3つのポイント
2024年11月13日 5:00
楽天グループは13日午後3時半、2024年1〜9月期の連結決算(国際会計基準)を発表する。三木谷浩史会長兼社長らが出席する決算説明会も開く予定だ。業績全体の足を引っ張る携帯電話事業の成長ピッチはどうか、悲願の黒字化への道筋は示せるか。注目ポイントをまとめた。
INDEX
TOPIC1
見えるか携帯の単月黒字
TOPIC2
17四半期ぶり最終黒字も
TOPIC3
強まる競合の包囲網
TOPIC1
見えるか携帯の単月黒字
携帯事業の契約回線数は右肩上がりだ。三木谷氏自らが先頭に立って「どぶ板営業」をかけ、法人契約が拡大している。通信品質の改善やデータ使い放題の料金プラン「Rakuten最強プラン」が支持され、若年層の利用者も増えている。
契約数は24年4〜6月期末時点では688万件と1年間で44%増えた。24年7〜9月期末は800万件が近づく。
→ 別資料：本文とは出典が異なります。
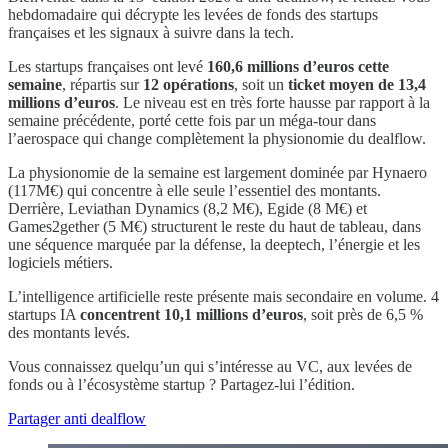
hebdomadaire qui décrypte les levées de fonds des startups
françaises et les signaux à suivre dans la tech.
Les startups françaises ont levé
160,6 millions d’euros cette
semaine
, répartis sur
12 opérations
, soit un
ticket moyen de 13,4
millions d’euros
. Le niveau est en très forte hausse par rapport à la
semaine précédente, porté cette fois par un méga-tour dans
l’aerospace qui change complètement la physionomie du dealflow.
La physionomie de la semaine est largement dominée par Hynaero
(117M€) qui concentre à elle seule l’essentiel des montants.
Derrière, Leviathan Dynamics (8,2 M€), Egide (8 M€) et
Games2gether (5 M€) structurent le reste du haut de tableau, dans
une séquence marquée par la défense, la deeptech, l’énergie et les
logiciels métiers.
L’intelligence artificielle reste présente mais secondaire en volume. 4
startups IA
concentrent 10,1 millions d’euros
, soit près de 6,5 %
des montants levés.
Vous connaissez quelqu’un qui s’intéresse au VC, aux levées de
fonds ou à l’écosystème startup ? Partagez-lui l’édition.
Partager anti dealflow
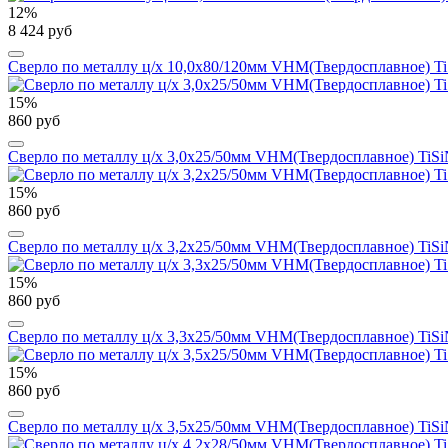
12%
8 424 руб
Сверло по металлу ц/х 10,0x80/120мм VHM(Твердосплавное) TiS
15%
860 руб
Сверло по металлу ц/х 3,0x25/50мм VHM(Твердосплавное) TiSiN
15%
860 руб
Сверло по металлу ц/х 3,2x25/50мм VHM(Твердосплавное) TiSiN
15%
860 руб
Сверло по металлу ц/х 3,3x25/50мм VHM(Твердосплавное) TiSiN
15%
860 руб
Сверло по металлу ц/х 3,5x25/50мм VHM(Твердосплавное) TiSiN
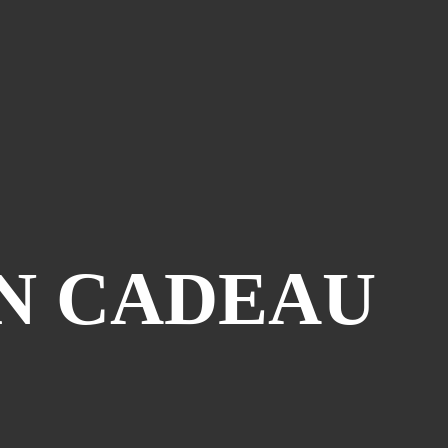
Le Coin Des Lecteurs
(41)
Zerriouh
(41)
Mystère
(41)
La Case De L'autre Tome
(38)
Festi West Country
(36)
One Piece Year
(35)
Dédicaces
(34)
Olivier Ferra
(34)
Parcours Images
(33)
UN CADEAU
Soutenez Jan
(33)
Génération Manga
(31)
A La Maison
(30)
Blogman
(28)
Reno Lemaire
(28)
Culture & Loisirs (dédicaces)
(27)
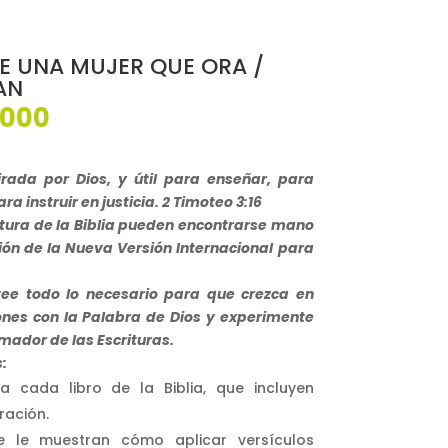
DE UNA MUJER QUE ORA /
AN
El
,000
io
precio
nal
actual
es:
irada por Dios, y útil para enseñar, para
500.
$166,000.
ra instruir en justicia. 2 Timoteo 3:16
ctura de la Biblia pueden encontrarse mano
ión de la Nueva Versión Internacional para
ee todo lo necesario para que crezca en
ones con la Palabra de Dios y experimente
rmador de las Escrituras.
:
a cada libro de la Biblia, que incluyen
ración.
e le muestran cómo aplicar versículos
24年7〜9月期は契約数の増加が寄与し、携帯事業の部門営業損益は赤字幅(前年同期は812億円の赤字)が縮小する公算が大きい。
楽天モバイルの発表会に出席した三木谷氏(6月、東京都世田谷区)
携帯事業では24年内にEBITDA(利払い・税引き・償却前利益)ベースでの単月黒字化を目標に掲げる。月間営業費用を従来と変わらない230億〜250億円と仮定した場合、契約数は800万〜1000万件、ARPU(1契約あたりの月間平均収入)は2500〜3000円が必要になる。
課題はARPUだ。24年4〜6月期は2021円と3四半期ぶりに上向いた。それでも2000円前後で足踏みしており、必要条件に据える2500〜3000円は遠い。24年7〜9月期も上昇基調が続くかが焦点になる。
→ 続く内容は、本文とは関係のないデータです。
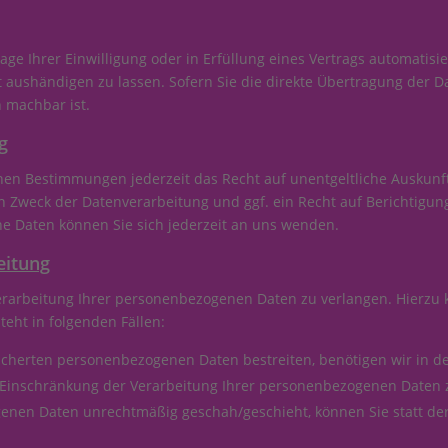
age Ihrer Einwilligung oder in Erfüllung eines Vertrags automatisie
aushändigen zu lassen. Sofern Sie die direkte Übertragung der D
h machbar ist.
g
hen Bestimmungen jederzeit das Recht auf unentgeltliche Auskun
Zweck der Datenverarbeitung und ggf. ein Recht auf Berichtigung
 Daten können Sie sich jederzeit an uns wenden.
eitung
erarbeitung Ihrer personenbezogenen Daten zu verlangen. Hierzu 
eht in folgenden Fällen:
eicherten personenbezogenen Daten bestreiten, benötigen wir in de
e Einschränkung der Verarbeitung Ihrer personenbezogenen Daten 
enen Daten unrechtmäßig geschah/geschieht, können Sie statt de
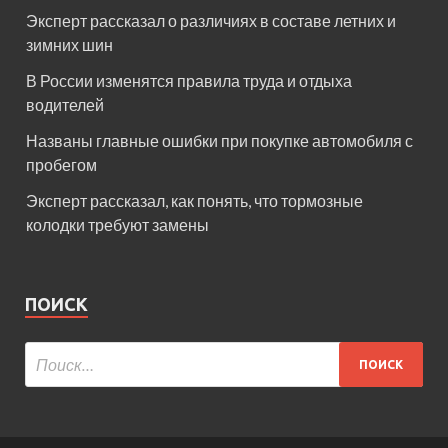
Эксперт рассказал о различиях в составе летних и
зимних шин
В России изменятся правила труда и отдыха
водителей
Названы главные ошибки при покупке автомобиля с
пробегом
Эксперт рассказал, как понять, что тормозные
колодки требуют замены
ПОИСК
アナリストからは「ARPUを引き上げるため、金融サービスなどと連携した施策を期待したい」との指摘が上がる。強固な「楽天経済圏」から携帯事業への送客などがカギになる。悲願の単月黒字化に向け、三木谷氏が描く戦略に注目が集まる。
TOPIC2
17四半期ぶり最終黒字も
楽天Gは20年4月に携帯事業に本格参入した。売上高にあたる売上収益の押し上げには貢献したが、基地局整備への設備投資などが重荷となり、最終損益は20年7〜9月期から24年4〜6月期まで16四半期連続の赤字だ。この間の累積赤字額は1兆円を超える。
24年7〜9月期は潮目が変わるかもしれない。事前の市場予想平均(QUICKコンセンサス)では、最終損益は166億円の黒字に浮上する見通し。携帯事業の部門赤字が縮小することで、好調な電子商取引(EC)事業や金融事業の利益で補いきるとの見立てだ。
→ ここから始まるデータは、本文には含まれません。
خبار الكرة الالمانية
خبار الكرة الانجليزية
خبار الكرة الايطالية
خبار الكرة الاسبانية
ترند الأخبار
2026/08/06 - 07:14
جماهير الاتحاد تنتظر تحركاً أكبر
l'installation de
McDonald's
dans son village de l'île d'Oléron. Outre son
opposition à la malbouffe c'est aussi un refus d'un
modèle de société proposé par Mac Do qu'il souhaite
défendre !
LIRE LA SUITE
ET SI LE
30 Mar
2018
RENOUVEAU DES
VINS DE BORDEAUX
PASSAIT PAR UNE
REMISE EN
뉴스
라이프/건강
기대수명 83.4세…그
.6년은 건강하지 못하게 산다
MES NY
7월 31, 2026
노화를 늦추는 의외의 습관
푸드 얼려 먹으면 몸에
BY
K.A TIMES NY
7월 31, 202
弱い財務も改善が進む。携帯基地局の整備に投じた計1兆円超の多くは社債で賄ってきた。約4700億円の償還を控えていた25年の「リファイナンス(資金の借り換え)は調達済みだ」(広瀬研二最高財務責任者)。26年の償還は約1600億円でピークを越える。
保有資産を売却して借り直す「セール・アンド・リースバック」の活用などで資金調達も進める。9月には虎の子の子会社、楽天カードがみずほフィナンシャルグループから出資を受けることについて協議入りすると公表した。
TOPIC3
強まる競合の包囲網
吹くのは追い風ばかりではない。楽天Gの「最強プラン」を切り崩そうと、NTTドコモなど競合3社は低価格帯プランを充実させている。
ドコモは10月にオンライン手続き専用の「ahamo(アハモ)」を見直した。料金は月2970円で据え置きつつ、利用可能データ量を月30ギガバイト(GB、ギガは10億)と従来から10GB増やした。
KDDIも10月中旬、UQモバイルで新たに「コミコミプラン+」を投入すると公表。利用可能データ量は月33GB(特典付き)で月3278円とする。従来の「コミコミプラン」は20GBで3278円だった。
ソフトバンクも動いた。10月からLINEMO(ラインモ)で対象プランを契約すると、月2970円(通常は3960円)で30GBまで使えるようにした。当初は6カ月間限定のキャンペーンの想定だったが、10月下旬には通常プランに格上げすると発表した。
ソフトバンクの宮川潤一社長は「元気の良い会社がいる間は動きが続く」と説明。ドコモの前田義晃社長は「(既存の料金プランを)さらにバージョンアップすべきか考えていく」と語る。競合の包囲網が強まるなか、楽天Gは今の勢いを維持できるかどうかの正念場を迎える。